**Task prompt**
Recast the lines from the very start of the items through the line containing "open, or to be advised when a viewing time", including that line, as a JSON list of strings with one string per line and no blank lines.

---

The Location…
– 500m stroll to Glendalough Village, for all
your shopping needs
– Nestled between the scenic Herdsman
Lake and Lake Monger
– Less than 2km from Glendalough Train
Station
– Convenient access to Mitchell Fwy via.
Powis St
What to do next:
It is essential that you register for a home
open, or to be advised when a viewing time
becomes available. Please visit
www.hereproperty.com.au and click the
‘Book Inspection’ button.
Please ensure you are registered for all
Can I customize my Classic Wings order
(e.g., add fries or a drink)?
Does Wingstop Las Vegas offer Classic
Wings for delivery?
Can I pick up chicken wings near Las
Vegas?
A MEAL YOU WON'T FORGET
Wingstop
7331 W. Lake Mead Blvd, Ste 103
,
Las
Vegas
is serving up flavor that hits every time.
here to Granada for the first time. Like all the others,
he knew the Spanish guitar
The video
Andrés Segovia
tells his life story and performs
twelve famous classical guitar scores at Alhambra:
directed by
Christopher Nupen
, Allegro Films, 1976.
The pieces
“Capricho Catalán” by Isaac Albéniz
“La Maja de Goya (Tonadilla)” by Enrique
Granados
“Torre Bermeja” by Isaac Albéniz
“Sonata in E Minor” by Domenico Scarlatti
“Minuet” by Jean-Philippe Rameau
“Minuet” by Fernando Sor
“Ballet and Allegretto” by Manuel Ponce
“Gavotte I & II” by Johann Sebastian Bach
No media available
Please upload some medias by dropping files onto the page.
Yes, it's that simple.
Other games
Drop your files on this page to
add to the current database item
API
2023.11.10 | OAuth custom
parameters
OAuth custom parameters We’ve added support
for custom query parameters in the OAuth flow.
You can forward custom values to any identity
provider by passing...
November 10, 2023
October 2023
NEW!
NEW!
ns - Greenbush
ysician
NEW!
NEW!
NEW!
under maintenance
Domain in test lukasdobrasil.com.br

---

**Task answer**
[
  "The Location…",
  "– 500m stroll to Glendalough Village, for all",
  "your shopping needs",
  "– Nestled between the scenic Herdsman",
  "Lake and Lake Monger",
  "– Less than 2km from Glendalough Train",
  "Station",
  "– Convenient access to Mitchell Fwy via.",
  "Powis St",
  "What to do next:",
  "It is essential that you register for a home",
  "open, or to be advised when a viewing time"
]